I nodded. It was about as I'd figured. And about as bad as I'd figured.

Shimon had been able to smuggle some information out, but either hadn't tried to get out the precise details of who he was and where he was, or hadn't been able to. Much more likely he hadn't tried; Metzada wouldn't need it noised about that one of our own, even an exiled one of our own, was working to build up the fortunes of a gang.

So he had assumed that the old woman would send me, and somehow or other he had gotten a message to Dunfey, suggesting that the great youth gang expert, Tetsuo Hanavi, was on his way.

Which helped to explain where we were, but didn't do anything to suggest where we ought to go from here.

"Anybody got any bright ideas?"

The Sergeant licked his lips, then took another pull at his tabstick. "You want some good advice from your old tactics teacher, Inspector-General?"

I nodded.

"Stop squirming around it. Turn it over to me."

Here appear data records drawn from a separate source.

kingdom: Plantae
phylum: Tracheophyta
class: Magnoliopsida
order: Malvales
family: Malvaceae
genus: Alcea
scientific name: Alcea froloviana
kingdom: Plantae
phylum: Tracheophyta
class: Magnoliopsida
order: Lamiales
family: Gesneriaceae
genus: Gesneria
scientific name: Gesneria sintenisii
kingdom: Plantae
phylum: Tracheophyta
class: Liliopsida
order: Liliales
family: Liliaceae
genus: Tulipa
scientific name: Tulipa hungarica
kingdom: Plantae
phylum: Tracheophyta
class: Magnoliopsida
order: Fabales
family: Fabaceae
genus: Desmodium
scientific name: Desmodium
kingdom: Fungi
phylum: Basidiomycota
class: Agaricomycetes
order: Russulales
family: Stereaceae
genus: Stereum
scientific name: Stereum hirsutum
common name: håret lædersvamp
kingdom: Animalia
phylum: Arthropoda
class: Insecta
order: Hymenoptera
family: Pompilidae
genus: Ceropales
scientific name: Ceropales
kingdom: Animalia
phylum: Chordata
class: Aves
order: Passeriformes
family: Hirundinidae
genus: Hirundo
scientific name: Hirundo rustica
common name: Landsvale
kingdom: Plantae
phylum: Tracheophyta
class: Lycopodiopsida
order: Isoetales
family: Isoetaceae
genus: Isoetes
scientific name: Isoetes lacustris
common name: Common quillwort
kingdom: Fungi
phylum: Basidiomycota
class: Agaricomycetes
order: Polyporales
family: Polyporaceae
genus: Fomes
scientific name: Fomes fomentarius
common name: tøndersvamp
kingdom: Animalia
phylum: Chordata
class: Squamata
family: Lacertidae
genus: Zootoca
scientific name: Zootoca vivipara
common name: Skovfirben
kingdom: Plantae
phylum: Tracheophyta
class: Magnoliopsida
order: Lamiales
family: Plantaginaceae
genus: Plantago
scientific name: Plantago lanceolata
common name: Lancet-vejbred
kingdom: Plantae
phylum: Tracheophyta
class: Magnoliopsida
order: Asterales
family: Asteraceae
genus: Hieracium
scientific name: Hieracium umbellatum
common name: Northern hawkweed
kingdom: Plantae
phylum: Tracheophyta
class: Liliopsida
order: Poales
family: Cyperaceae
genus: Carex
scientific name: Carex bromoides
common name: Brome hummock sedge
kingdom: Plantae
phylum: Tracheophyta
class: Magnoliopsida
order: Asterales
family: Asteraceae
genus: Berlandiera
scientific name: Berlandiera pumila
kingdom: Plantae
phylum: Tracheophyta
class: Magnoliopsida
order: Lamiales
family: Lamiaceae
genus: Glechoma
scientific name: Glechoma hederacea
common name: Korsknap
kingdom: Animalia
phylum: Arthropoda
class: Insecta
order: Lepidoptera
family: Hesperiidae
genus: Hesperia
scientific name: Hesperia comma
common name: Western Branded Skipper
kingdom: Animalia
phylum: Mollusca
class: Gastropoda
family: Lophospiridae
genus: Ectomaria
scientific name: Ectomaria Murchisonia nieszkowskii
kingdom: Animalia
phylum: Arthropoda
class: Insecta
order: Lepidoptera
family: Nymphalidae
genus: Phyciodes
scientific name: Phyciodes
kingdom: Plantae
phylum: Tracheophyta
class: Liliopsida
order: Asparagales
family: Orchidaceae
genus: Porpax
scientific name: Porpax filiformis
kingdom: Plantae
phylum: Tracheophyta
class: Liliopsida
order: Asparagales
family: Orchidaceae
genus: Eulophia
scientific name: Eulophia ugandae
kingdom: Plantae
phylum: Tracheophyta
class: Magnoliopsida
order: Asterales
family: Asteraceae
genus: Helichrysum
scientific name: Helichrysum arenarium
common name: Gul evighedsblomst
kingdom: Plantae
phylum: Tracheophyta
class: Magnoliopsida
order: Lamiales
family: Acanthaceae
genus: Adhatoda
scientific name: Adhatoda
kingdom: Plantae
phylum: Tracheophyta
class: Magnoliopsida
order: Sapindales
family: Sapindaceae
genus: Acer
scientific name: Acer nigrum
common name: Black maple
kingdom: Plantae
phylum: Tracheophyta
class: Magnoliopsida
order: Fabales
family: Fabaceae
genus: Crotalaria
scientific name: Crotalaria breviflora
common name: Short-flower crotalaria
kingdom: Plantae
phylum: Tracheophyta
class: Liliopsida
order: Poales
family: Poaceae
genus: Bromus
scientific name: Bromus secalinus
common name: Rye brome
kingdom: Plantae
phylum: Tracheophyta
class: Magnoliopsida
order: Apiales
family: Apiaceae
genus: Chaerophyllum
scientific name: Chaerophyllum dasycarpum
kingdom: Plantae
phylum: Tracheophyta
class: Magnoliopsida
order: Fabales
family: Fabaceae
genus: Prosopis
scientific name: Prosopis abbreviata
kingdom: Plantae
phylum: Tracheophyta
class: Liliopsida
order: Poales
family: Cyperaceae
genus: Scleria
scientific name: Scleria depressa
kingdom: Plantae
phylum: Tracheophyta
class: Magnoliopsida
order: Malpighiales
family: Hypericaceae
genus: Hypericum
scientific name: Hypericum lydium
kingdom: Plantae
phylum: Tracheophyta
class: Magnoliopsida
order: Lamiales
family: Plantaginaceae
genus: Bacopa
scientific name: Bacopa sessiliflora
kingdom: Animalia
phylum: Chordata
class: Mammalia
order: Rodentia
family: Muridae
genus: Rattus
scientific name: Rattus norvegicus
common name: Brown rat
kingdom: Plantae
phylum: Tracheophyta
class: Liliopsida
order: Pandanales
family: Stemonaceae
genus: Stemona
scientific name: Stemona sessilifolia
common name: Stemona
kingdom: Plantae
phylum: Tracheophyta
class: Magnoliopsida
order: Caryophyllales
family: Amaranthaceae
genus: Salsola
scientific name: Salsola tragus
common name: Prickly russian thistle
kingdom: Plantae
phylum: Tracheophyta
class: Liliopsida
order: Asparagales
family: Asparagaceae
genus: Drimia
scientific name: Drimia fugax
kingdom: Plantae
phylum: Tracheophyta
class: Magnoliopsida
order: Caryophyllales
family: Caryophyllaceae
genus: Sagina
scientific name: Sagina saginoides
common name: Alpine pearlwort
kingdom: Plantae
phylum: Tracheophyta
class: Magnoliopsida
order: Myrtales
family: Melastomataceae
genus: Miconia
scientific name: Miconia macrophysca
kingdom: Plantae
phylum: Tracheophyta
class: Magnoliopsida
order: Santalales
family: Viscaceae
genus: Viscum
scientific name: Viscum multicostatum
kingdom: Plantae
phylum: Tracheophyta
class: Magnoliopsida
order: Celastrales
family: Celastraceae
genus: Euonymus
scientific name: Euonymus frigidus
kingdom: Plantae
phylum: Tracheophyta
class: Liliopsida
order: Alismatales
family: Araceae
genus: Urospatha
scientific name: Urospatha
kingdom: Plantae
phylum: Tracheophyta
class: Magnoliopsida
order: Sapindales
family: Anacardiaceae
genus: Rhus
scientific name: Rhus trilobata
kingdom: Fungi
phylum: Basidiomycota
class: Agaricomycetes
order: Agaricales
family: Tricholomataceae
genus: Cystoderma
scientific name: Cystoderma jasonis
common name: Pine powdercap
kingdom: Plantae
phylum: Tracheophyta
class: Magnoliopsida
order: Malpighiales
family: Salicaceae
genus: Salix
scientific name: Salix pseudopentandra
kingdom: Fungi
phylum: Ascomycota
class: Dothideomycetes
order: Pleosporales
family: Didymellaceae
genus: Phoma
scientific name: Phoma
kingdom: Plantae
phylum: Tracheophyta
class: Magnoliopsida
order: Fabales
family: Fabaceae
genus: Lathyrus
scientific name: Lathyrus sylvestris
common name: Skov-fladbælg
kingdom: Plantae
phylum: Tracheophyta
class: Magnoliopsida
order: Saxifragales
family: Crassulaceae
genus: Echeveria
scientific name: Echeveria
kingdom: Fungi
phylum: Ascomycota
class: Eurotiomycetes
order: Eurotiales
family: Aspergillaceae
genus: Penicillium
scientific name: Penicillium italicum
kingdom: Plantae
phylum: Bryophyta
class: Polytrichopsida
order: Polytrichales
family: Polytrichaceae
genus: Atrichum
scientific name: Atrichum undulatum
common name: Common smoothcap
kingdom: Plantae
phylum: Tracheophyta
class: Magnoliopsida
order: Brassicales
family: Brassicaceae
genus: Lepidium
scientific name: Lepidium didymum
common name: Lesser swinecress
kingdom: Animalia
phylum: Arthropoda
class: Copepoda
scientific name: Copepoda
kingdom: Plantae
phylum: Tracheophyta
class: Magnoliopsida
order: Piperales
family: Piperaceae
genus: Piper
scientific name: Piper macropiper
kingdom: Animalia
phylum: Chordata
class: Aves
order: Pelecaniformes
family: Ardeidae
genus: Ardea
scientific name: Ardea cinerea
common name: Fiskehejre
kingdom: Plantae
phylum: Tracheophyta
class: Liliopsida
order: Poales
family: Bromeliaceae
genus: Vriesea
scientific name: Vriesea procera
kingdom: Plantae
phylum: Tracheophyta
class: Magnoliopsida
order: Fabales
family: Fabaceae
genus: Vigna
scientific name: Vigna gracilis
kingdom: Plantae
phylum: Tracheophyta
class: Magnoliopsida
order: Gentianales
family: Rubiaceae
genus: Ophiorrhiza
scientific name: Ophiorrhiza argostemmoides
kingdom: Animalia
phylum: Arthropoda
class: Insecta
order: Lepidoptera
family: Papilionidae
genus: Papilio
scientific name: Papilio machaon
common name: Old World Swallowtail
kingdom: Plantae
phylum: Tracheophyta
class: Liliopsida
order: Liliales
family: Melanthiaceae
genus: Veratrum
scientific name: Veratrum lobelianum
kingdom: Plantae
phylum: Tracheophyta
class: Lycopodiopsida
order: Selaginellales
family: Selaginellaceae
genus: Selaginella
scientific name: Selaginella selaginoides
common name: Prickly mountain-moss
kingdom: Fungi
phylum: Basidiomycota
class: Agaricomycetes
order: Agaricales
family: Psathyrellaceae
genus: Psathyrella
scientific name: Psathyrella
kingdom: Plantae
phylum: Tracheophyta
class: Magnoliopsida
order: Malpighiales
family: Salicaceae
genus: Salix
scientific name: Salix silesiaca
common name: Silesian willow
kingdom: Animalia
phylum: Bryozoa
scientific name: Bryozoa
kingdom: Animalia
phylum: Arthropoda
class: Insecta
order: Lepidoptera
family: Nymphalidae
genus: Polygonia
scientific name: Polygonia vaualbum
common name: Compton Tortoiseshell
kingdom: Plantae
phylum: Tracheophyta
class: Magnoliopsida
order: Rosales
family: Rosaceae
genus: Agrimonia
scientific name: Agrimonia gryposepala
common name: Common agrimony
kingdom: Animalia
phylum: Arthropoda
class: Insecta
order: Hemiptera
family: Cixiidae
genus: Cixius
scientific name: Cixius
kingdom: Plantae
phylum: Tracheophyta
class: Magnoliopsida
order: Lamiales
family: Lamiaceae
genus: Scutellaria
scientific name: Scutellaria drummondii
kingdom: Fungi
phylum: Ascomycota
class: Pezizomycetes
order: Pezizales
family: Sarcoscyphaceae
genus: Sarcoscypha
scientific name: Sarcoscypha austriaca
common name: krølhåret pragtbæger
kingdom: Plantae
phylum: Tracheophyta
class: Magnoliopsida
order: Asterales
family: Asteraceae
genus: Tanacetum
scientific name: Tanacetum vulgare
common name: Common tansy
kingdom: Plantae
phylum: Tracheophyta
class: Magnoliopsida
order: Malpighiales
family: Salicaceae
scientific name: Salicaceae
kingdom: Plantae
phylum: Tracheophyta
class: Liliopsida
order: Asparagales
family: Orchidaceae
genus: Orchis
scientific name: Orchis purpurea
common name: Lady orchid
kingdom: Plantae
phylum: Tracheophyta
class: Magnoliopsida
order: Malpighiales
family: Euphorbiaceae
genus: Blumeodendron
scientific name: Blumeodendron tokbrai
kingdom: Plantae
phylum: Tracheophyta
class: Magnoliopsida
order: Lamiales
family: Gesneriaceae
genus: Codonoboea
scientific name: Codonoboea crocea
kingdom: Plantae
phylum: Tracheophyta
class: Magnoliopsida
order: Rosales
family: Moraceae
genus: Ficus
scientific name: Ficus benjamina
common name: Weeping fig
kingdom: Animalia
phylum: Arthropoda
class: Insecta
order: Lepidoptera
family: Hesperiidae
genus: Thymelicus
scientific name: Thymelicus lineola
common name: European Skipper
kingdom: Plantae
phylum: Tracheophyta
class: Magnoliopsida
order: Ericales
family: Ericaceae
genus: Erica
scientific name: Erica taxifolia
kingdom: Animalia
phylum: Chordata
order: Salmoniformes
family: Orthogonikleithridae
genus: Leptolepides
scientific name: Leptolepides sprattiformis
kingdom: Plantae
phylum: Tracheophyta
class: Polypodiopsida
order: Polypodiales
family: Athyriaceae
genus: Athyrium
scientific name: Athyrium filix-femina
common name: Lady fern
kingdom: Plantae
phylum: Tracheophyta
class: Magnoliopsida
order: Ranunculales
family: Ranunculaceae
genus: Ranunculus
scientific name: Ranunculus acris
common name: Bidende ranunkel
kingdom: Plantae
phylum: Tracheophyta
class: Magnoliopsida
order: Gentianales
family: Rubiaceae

There's an old principle we use in Metzada, that the person most qualified to take tactical command takes it. It's the job of the commander in charge to figure out who that is.

I didn't have any choice.

It was the Sergeant's job now, not mine.

"It's a bit more complicated," I said. "I've got to get Dunfey to keep police floaters off our tail while it all happens, and we're going to want the Casa ambassador across the street or something, as an observer. We're going to have to do something about making the police prefect out to be the hero of the thing, too."

"I can work with that." The Sergeant nodded. "Fine by me. You just line them up across the street." He tapped at the map. "That hotel there should do. We set things up in there, and then we walk down and across the street to where they are, and then we walk in. We can't play this as one of those split-second coordination specialties. Going to be basic and simple."

He waited, patiently.

"It's yours, Sergeant," I said. "Over to you."

"Tomorrow morning," he decided. "Tomorrow morning, you set up your observers and the police cover." The Sergeant stood. "Rent two rooms in the hotel, and then get them into the hotel quietly. We'll all move out from there. There's only one way to get him out. We walk in there, unarmed, into what I figure is going to be a gathering of at least twenty, thirty, armed and twitchy little hoodlums, and we get him out."

He looked at me long and hard. "We can't take everyone in. Dov's pushing it, but we need somebody to watch out for Shimon when it all hits the fan. I'd like Zev there, but we'll leave him and Imran for the reserve. Eph'll like that. Inside is you, me, Dov, Bernstein, Nakamura, and Stern."

Yabotinsky bit his thumbnail and considered the ragged edge. "And me," the bald little man said, quietly. "And me."

"And Yabotinsky. You keep them talking, and you leave the rest up to us." His hand shook only fractionally as he reached for another tabstick. "You just leave the rest to us."